NHI and Agentic Risk: When Humans Use Machine Credentials

NHI and Agentic Risk: When Humans Use Machine Credentials

Stack Research
security identity

When people use machine credentials, intent is blurred and audit trails break. Agents make it worse.

Final post in the series. Focus here: what happens when humans use non-human identities, and why agents amplify the damage.

The OWASP overlap: NHI10 (human use of NHI) maps to ASI09 (human-agent trust exploitation) and ASI01 (goal hijack). When people use machine credentials, intent is blurred and audit trails lose the ability to distinguish misuse from automation.

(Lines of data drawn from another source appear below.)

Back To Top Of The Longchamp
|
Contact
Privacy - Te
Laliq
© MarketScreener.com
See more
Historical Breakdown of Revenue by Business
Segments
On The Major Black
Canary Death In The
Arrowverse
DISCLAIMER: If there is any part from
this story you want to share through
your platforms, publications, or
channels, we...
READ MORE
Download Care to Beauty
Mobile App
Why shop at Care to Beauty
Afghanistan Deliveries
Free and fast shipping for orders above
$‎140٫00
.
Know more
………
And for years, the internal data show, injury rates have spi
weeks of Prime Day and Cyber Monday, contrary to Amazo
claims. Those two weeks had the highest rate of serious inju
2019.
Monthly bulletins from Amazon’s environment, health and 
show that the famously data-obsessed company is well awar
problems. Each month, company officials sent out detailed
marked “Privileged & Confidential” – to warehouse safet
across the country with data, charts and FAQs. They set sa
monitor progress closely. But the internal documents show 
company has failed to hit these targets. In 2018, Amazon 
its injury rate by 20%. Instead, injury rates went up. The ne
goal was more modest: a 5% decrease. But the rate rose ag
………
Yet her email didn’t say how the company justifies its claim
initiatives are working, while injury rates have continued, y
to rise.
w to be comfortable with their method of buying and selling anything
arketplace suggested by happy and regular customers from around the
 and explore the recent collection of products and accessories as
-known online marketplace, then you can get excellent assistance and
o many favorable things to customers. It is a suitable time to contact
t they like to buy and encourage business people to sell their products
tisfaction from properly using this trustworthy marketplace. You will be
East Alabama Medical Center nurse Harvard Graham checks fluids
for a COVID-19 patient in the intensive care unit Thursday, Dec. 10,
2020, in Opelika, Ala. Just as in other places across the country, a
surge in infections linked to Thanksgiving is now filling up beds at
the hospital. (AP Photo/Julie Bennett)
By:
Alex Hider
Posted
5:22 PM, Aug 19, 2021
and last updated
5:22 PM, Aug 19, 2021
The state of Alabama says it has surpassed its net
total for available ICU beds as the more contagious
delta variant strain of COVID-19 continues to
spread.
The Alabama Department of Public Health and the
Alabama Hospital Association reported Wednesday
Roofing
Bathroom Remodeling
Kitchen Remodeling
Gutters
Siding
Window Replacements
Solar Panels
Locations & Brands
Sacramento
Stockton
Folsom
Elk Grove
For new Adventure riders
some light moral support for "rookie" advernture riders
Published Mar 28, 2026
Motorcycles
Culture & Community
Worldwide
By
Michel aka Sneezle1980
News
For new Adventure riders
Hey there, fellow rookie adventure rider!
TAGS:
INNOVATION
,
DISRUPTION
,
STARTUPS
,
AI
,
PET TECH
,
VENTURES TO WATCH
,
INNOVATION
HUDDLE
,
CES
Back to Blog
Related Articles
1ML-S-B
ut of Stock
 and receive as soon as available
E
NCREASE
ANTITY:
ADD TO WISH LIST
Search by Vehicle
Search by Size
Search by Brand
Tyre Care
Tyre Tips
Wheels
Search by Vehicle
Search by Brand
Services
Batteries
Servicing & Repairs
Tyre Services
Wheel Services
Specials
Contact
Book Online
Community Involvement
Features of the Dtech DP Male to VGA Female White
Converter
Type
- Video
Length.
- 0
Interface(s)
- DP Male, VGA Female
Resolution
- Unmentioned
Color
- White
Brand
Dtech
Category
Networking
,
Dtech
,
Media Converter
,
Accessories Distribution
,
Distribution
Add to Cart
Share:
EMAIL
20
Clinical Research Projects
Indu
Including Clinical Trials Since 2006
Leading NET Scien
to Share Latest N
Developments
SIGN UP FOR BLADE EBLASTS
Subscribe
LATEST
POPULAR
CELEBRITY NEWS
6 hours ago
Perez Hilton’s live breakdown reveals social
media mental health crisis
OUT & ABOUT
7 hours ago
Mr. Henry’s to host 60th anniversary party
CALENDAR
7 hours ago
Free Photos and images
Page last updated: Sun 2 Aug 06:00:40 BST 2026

It keeps happening because it feels fast. Shared credentials cut friction. Emergency access becomes standard access. The audit log records the machine, not the person, and the system learns to accept that ambiguity as normal.

An engineer uses an automation token to run a one-off task. The token is later reused by an agent to approve a sensitive action — because it already works. When the action is questioned, the logs show the NHI, not the person. The organization can’t separate a mistake from abuse.

The fixes are familiar: break-glass workflows with short-lived access, attested actions for high-impact agent operations, and treating NHI misuse as a first-class incident rather than an exception.

Agents make it easier to hide behind machine identities. That’s why NHI misuse has a long half-life.